Sarah Owen, who rebranded the Southwest Florida Community Foundation into Collaboratory while overseeing the creation of its Midtown Fort Myers home and a revamped mission statement, is stepping down from one of the region’s largest nonprofit organizations.

Over the past 12 years, Owen built Collaboratory both as an organization and as a place. She presided over the transformation of a 1920s segregated train station into its current home at 2031 Jackson St. with financial assistance from the city of Fort Myers.

During her time, the organization’s assets grew from about $52 million to about $180 million. Collaboratory routinely grants $6 million to $10 million a year in donations to other regional nonprofit organizations. Owen was making $393,000 per year, according to the organization’s 2019 tax form.

“First, I am a proponent of nonprofit leaders being paid equally to people being paid in organizations in the for-profit world,” Owen said of her salary. “Secondly, I’m not making this decision based on that. That’s not why I’m making the decision.”

Owen has yet to announce her next move, but she told Gulfshore Business she would remain in the area and remain committed to Collaboratory’s goals and mission she helped to write in June 2021.

That’s when Collaboratory pledged within 18 years to solve Southwest Florida’s social problems such as homelessness, unaffordable housing, mental illness, institutional racism and more.

“The eventual goal will be reached,” Owen said. “It’s going to happen. And I see the dedication of so many people in our community, our staff and our board included. It will be reached. I won’t be involved officially, but my commitment to the big idea, to solving the problems, hasn’t wavered at all.”

Collaboratory called it the “Greatest Problem Solving Initiative in American History” and partnered with other area nonprofits.

“Me leaving has no indication about how I feel about the big idea,” Owen said. “I actually believe in it now more than ever, and I’m super excited about what the new leadership will bring.”

Owen will remain on the job until the end of the fiscal year in June, assisting the board of directors with the leadership transition.

“One thing I can immediately say, is she has done an outstanding job,” said Aysegul Timur, chair of the board of trustees at Collaboratory.

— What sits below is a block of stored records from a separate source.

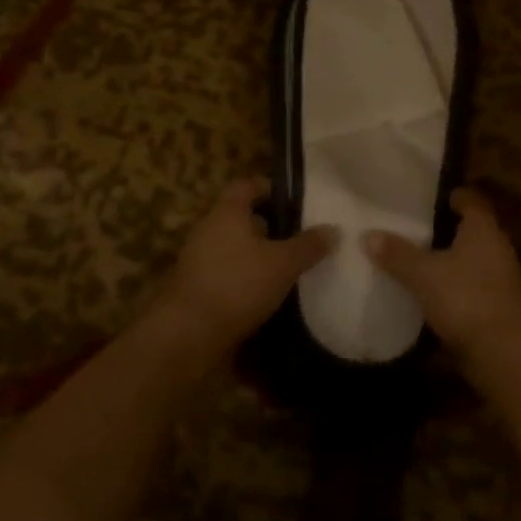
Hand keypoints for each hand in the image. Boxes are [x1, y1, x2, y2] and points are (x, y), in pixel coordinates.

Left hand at [152, 178, 337, 361]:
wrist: (188, 334)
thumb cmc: (238, 284)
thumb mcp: (283, 264)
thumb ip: (309, 246)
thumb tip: (333, 229)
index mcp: (227, 212)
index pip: (247, 185)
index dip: (270, 188)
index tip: (294, 201)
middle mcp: (209, 229)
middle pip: (241, 217)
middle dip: (269, 226)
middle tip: (299, 237)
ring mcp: (198, 259)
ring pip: (234, 247)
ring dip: (257, 255)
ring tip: (288, 269)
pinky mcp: (196, 287)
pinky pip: (226, 272)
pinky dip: (245, 278)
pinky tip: (267, 295)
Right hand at [365, 188, 520, 365]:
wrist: (504, 354)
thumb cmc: (466, 298)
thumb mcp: (424, 274)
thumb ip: (398, 254)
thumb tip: (368, 234)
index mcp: (483, 228)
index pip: (469, 199)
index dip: (449, 195)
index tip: (422, 197)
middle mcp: (495, 247)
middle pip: (467, 229)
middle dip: (440, 228)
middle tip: (407, 227)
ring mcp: (498, 278)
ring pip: (467, 259)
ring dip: (444, 259)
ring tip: (410, 258)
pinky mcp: (495, 306)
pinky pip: (467, 285)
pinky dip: (449, 286)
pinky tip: (425, 292)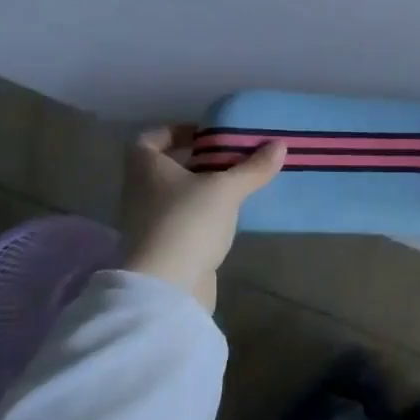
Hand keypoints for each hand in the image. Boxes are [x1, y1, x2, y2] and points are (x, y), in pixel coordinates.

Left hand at [119, 126, 286, 310]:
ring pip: (173, 197)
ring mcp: (146, 224)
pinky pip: (180, 223)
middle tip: (228, 159)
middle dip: (194, 162)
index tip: (203, 136)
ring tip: (234, 188)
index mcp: (145, 168)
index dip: (173, 132)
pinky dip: (200, 218)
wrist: (166, 287)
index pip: (148, 139)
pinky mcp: (160, 250)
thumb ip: (253, 168)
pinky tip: (227, 220)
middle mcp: (139, 192)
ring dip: (199, 191)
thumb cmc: (188, 222)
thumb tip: (279, 144)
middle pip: (163, 168)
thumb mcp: (226, 189)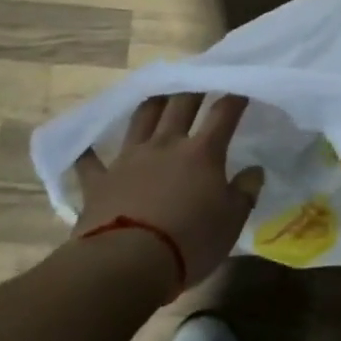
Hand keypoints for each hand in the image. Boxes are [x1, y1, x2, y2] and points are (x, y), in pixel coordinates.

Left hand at [73, 93, 264, 290]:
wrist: (126, 263)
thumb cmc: (190, 240)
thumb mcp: (232, 220)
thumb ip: (245, 191)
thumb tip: (254, 170)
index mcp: (202, 152)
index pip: (224, 113)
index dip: (235, 96)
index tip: (243, 85)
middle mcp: (165, 145)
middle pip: (180, 105)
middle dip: (193, 88)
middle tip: (199, 76)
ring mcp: (128, 160)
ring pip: (140, 120)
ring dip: (152, 103)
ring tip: (159, 94)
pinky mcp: (98, 181)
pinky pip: (90, 161)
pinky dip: (89, 152)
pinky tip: (86, 145)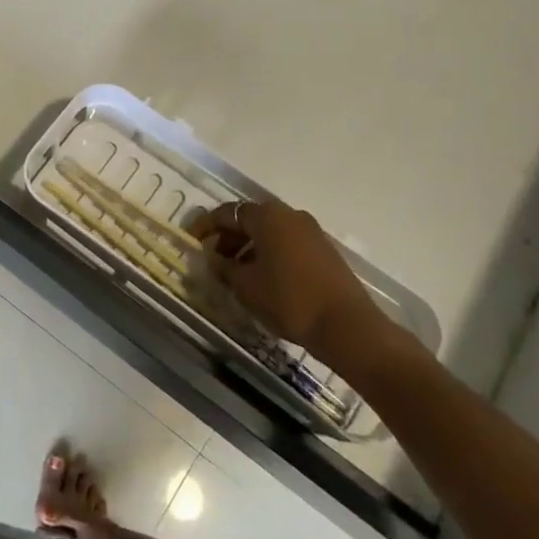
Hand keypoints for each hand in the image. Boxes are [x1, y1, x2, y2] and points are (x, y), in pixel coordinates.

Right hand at [191, 201, 404, 377]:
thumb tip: (213, 259)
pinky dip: (268, 254)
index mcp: (267, 216)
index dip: (205, 226)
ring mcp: (310, 232)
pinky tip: (262, 278)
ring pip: (269, 232)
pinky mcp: (324, 250)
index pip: (226, 212)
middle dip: (227, 237)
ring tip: (235, 272)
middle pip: (249, 219)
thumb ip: (224, 268)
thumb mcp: (245, 286)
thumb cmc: (288, 299)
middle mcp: (289, 215)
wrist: (347, 326)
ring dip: (248, 247)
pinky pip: (286, 243)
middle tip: (213, 259)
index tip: (191, 240)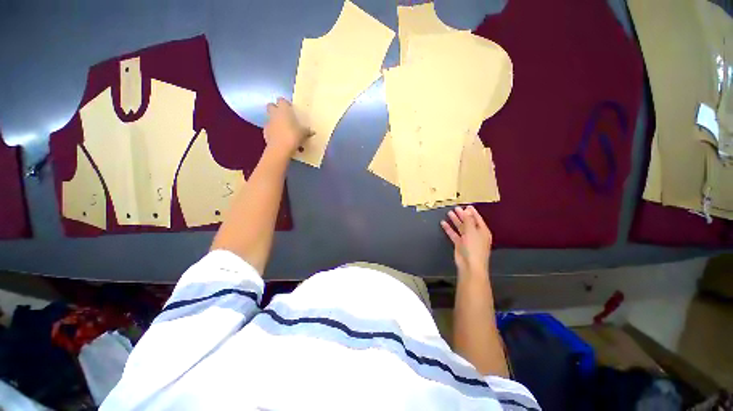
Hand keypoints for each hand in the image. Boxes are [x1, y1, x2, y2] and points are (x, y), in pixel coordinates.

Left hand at [264, 97, 310, 155]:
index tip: (290, 109)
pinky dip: (273, 131)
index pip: (282, 100)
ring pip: (270, 117)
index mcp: (284, 110)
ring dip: (275, 121)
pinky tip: (280, 138)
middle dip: (276, 109)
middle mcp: (274, 113)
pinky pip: (269, 128)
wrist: (280, 148)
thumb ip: (307, 131)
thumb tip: (312, 131)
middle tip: (284, 116)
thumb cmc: (293, 136)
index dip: (285, 104)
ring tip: (283, 129)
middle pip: (271, 106)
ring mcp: (268, 122)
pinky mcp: (265, 131)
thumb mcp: (303, 133)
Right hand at [441, 206, 491, 276]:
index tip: (466, 205)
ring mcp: (467, 239)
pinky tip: (443, 223)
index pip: (477, 218)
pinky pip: (454, 234)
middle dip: (462, 215)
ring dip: (455, 221)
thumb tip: (467, 210)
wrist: (470, 265)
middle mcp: (475, 234)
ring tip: (449, 213)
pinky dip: (449, 229)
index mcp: (482, 231)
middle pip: (468, 222)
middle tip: (455, 208)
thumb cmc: (474, 247)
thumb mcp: (472, 231)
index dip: (472, 212)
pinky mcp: (459, 244)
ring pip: (460, 227)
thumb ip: (468, 220)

She is also a vice president and vice provost at FGCU. “She has built such a strong organization with such a strong team. We really appreciate her leadership.

“She has put together such a great, great team. I think our momentum as an organization will continue. That shows her great leadership in terms of planning and in terms of putting things in place. We’ll definitely miss her very much. But at the same time, she is leaving the organization with a very strong team.”

Jeannine Joy, the president and CEO of the United Way of Lee, Hendry and Glades counties, said her organization has been a beneficiary of Owen’s leadership.

“Sarah has led the way on innovation in the nonprofit sector for our local community,” Joy said in a news release. “She has inspired us to think about our impact and delivery of services. Working with Sarah over the years has made us all better leaders and better collaborators, and I wish my friend the best in this next chapter of her career.”